In this paper, an adaptive Takagi-Sugeno (TS)-fuzzy controller is developed for nonlinear dynamical systems, where a new structure of the controller with reduced learning parameters is proposed. The proposed controller is named as a reduced learning parameter based fuzzy logic controller (Red-FLC). Being a model-free controller, the classical TS-fuzzy one performs well in slow-process control-based complex applications. However, the controller’s structure is associated with several antecedent and consequent parameters, which need to be adapted during control operation. Adaptation of a high number of parameters is computationally expensive, especially in controlling a system where a fast response is expected.
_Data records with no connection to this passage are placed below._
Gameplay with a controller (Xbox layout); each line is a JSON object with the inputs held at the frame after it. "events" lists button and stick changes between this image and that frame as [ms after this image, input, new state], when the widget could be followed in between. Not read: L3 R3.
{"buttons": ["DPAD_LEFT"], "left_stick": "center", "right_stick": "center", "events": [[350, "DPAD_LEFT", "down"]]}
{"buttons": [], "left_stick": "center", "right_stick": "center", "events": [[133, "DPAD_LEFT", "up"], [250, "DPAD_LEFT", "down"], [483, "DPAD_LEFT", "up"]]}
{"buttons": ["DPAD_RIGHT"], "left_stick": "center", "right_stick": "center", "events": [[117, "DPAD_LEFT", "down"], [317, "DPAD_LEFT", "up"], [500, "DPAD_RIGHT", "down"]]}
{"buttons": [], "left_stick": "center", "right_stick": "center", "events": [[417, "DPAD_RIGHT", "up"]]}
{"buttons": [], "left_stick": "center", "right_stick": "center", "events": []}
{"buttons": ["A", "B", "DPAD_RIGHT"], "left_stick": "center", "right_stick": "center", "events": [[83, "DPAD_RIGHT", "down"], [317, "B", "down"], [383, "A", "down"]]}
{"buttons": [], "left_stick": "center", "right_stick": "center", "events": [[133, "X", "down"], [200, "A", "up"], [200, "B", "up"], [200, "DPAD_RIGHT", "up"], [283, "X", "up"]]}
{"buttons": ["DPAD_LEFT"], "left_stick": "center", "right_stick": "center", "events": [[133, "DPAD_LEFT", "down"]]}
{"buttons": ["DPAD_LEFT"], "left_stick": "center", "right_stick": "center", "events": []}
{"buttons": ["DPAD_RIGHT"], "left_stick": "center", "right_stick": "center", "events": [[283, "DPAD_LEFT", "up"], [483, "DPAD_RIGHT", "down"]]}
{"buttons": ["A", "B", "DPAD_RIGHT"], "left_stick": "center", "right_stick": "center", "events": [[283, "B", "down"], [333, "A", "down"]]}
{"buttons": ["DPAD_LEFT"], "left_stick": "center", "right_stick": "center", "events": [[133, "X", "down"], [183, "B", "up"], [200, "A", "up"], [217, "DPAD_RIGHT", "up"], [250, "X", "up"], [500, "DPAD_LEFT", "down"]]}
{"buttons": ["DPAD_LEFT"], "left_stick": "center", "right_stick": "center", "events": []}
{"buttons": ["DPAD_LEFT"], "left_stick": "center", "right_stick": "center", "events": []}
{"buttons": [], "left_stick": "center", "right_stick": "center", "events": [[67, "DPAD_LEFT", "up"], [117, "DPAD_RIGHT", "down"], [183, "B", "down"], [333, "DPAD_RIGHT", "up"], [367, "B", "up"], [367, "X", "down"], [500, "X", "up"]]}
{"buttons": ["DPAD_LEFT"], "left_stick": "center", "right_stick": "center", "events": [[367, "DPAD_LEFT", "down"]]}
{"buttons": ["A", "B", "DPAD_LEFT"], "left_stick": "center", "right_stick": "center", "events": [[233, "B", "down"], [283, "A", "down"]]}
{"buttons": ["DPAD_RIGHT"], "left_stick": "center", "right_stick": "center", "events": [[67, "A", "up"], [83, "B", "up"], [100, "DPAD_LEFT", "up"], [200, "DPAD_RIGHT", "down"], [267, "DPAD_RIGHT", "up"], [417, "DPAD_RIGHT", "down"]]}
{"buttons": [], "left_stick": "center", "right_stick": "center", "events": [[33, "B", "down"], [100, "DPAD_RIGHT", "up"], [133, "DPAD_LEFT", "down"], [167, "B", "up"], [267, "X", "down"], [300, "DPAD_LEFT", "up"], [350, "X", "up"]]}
From this research gap, in our developed adaptive fuzzy controller, the tuning parameters have reduced significantly since it has no antecedent parameters. The closed-loop stability of the controller has been proved using a new adaptation law. To evaluate the proposed controller’s performance, it has been utilized to stabilize an inverted pendulum’s simulated plant on a cart by considering an impulse disturbance. The performance of Red-FLC has been compared with a classical TS-fuzzy controller and a Proportional Integral Derivative (PID) controller, where better tracking of the cart’s position and better disturbance rejection is observed from the proposed TS-fuzzy controller.